GIVEN DATA Start Marker

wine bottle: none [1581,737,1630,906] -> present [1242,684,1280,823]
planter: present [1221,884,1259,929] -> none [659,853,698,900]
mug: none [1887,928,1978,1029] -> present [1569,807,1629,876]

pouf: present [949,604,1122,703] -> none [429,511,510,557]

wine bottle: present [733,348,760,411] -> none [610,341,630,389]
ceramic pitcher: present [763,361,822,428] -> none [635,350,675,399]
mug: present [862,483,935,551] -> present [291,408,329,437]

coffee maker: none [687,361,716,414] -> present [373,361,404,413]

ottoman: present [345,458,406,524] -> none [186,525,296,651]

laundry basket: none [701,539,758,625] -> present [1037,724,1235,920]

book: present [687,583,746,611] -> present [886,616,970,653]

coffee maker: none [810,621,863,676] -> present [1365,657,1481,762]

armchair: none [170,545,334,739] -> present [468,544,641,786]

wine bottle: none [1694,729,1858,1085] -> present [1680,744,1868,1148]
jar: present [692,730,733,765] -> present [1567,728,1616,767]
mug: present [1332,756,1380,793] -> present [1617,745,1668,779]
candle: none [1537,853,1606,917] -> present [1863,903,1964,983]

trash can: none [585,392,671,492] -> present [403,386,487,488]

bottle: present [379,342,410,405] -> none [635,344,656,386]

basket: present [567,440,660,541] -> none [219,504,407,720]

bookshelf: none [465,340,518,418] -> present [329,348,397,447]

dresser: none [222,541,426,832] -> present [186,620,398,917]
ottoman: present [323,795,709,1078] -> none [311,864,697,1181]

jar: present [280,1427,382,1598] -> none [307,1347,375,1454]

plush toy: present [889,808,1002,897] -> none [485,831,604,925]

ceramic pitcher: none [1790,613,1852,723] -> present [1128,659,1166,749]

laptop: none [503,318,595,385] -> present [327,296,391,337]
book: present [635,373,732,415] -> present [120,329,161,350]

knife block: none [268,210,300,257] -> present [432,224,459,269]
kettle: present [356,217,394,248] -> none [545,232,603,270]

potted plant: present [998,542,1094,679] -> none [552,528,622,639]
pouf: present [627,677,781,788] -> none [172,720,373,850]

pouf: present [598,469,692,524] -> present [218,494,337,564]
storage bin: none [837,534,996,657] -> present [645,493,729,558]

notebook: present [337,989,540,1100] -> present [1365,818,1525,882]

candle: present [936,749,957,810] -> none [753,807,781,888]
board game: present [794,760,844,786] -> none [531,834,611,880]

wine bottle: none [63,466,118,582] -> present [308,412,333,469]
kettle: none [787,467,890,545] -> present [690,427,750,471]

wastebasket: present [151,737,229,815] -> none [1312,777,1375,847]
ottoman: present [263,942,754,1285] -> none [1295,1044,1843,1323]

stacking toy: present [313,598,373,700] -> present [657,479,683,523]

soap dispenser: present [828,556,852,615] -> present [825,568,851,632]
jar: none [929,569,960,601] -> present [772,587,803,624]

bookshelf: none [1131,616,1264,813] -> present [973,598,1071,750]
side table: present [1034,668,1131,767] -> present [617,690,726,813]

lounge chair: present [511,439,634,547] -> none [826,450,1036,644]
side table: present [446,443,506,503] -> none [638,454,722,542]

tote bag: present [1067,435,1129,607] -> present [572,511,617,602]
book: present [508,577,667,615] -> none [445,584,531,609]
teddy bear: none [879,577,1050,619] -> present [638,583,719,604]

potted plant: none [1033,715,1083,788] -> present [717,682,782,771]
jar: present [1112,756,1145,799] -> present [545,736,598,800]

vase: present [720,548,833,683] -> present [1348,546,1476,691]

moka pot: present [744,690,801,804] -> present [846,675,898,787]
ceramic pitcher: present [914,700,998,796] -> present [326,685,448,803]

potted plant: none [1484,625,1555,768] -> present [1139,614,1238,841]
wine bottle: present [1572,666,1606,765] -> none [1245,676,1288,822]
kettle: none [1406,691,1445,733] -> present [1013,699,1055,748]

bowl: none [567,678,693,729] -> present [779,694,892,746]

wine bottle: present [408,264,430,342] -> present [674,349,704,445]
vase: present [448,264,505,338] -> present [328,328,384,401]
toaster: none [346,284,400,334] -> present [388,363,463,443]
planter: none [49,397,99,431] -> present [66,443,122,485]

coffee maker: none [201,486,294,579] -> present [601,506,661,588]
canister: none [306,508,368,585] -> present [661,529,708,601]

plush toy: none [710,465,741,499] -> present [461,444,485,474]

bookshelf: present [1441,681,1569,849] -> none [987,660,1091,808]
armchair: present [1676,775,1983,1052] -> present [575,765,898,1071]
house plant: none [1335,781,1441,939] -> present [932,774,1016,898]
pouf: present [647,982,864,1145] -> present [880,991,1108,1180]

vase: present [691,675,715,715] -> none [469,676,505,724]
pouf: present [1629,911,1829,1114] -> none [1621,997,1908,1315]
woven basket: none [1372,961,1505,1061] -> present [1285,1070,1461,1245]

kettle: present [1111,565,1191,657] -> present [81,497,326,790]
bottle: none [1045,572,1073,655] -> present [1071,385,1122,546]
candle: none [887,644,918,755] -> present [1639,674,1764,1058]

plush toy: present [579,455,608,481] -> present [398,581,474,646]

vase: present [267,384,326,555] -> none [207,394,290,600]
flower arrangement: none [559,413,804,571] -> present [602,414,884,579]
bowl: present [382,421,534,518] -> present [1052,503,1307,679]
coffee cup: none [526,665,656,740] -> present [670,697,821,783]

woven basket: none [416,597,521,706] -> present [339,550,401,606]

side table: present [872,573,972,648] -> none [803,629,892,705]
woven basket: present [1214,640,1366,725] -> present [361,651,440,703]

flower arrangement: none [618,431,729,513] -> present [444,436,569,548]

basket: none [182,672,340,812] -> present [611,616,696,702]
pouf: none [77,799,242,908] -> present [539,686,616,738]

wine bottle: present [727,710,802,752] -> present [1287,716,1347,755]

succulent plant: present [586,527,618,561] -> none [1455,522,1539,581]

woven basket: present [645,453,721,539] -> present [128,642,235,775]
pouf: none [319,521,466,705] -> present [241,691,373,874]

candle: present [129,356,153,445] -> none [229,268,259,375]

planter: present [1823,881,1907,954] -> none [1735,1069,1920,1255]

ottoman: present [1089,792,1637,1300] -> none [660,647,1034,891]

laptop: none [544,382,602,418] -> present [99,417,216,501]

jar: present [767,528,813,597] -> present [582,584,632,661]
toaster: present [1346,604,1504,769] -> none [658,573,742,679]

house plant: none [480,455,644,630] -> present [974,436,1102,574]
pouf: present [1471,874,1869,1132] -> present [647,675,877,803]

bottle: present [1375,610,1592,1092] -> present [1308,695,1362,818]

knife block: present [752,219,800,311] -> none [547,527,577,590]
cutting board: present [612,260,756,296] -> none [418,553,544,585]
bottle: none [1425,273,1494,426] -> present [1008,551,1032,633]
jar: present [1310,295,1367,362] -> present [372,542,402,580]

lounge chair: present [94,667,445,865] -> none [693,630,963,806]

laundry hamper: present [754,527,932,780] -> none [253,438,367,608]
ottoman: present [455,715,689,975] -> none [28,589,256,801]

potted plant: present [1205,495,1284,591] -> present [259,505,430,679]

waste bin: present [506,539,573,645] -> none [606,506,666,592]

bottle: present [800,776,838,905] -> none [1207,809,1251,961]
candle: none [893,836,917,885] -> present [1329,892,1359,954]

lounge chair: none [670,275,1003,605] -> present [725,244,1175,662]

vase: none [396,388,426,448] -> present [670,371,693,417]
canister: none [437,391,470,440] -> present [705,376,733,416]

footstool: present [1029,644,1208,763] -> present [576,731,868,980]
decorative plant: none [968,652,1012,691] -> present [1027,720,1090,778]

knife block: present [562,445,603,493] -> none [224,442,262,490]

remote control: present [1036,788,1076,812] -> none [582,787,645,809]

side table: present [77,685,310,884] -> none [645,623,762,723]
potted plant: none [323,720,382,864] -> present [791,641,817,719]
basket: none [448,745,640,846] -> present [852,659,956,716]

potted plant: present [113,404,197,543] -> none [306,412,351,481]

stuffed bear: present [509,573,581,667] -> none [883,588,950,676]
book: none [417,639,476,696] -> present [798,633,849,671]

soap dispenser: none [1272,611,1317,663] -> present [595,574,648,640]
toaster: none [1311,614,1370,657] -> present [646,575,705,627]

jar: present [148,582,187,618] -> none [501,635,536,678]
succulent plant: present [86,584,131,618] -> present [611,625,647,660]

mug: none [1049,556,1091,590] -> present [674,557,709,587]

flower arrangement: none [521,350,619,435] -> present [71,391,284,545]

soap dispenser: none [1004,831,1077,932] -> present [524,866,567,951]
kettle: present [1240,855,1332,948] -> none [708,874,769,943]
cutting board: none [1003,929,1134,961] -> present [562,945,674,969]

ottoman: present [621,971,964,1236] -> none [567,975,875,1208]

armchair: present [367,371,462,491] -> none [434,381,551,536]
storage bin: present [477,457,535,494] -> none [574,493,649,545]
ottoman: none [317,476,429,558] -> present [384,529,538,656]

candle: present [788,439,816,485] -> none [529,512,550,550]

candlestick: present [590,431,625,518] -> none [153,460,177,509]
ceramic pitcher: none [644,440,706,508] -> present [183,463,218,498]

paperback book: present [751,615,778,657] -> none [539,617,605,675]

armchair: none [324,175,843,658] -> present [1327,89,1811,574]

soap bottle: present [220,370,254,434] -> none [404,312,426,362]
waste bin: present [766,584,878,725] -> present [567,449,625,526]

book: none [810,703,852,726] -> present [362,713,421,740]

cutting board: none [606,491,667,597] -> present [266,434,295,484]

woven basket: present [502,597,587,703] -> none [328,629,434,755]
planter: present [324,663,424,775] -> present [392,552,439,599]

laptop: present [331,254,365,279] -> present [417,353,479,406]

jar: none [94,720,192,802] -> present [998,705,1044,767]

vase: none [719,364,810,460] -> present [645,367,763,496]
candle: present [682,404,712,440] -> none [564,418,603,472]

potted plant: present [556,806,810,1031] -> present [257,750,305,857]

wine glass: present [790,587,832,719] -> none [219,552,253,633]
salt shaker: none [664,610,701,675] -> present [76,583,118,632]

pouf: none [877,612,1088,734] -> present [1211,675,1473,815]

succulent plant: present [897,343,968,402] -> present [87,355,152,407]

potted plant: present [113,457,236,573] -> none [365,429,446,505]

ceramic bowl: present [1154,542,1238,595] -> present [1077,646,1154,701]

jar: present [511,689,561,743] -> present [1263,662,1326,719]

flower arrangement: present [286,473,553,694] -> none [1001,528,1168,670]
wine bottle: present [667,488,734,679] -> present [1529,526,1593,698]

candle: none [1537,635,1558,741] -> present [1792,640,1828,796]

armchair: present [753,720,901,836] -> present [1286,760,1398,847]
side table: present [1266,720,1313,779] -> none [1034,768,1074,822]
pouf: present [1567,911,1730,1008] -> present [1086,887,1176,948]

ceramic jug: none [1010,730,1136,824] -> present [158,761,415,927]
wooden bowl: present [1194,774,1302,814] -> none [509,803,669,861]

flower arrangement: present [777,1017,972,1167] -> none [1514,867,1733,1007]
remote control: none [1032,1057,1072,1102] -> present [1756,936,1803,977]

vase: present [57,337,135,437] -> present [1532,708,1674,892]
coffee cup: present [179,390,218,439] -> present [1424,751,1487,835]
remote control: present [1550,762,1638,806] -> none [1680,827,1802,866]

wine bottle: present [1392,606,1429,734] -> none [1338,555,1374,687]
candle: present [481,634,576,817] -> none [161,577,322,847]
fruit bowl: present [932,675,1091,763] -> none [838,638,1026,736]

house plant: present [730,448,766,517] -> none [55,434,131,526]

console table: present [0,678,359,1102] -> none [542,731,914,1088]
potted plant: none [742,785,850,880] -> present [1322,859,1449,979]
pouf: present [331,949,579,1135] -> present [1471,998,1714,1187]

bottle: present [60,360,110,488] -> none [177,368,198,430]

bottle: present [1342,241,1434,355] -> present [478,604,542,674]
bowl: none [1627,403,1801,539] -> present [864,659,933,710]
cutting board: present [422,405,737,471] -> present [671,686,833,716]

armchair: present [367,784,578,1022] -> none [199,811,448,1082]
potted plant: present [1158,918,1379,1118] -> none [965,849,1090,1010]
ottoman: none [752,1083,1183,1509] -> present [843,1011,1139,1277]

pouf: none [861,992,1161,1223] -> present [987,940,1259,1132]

GIVEN DATA End Marker

> _GOAL OF THE EXERCISE_:
Start at the first line of the entries and stop at the line with "ottoman: present [345,458,406,524]". Retype each of those lines exactly, both ends included.

> _ANSWER_:
wine bottle: none [1581,737,1630,906] -> present [1242,684,1280,823]
planter: present [1221,884,1259,929] -> none [659,853,698,900]
mug: none [1887,928,1978,1029] -> present [1569,807,1629,876]

pouf: present [949,604,1122,703] -> none [429,511,510,557]

wine bottle: present [733,348,760,411] -> none [610,341,630,389]
ceramic pitcher: present [763,361,822,428] -> none [635,350,675,399]
mug: present [862,483,935,551] -> present [291,408,329,437]

coffee maker: none [687,361,716,414] -> present [373,361,404,413]

ottoman: present [345,458,406,524] -> none [186,525,296,651]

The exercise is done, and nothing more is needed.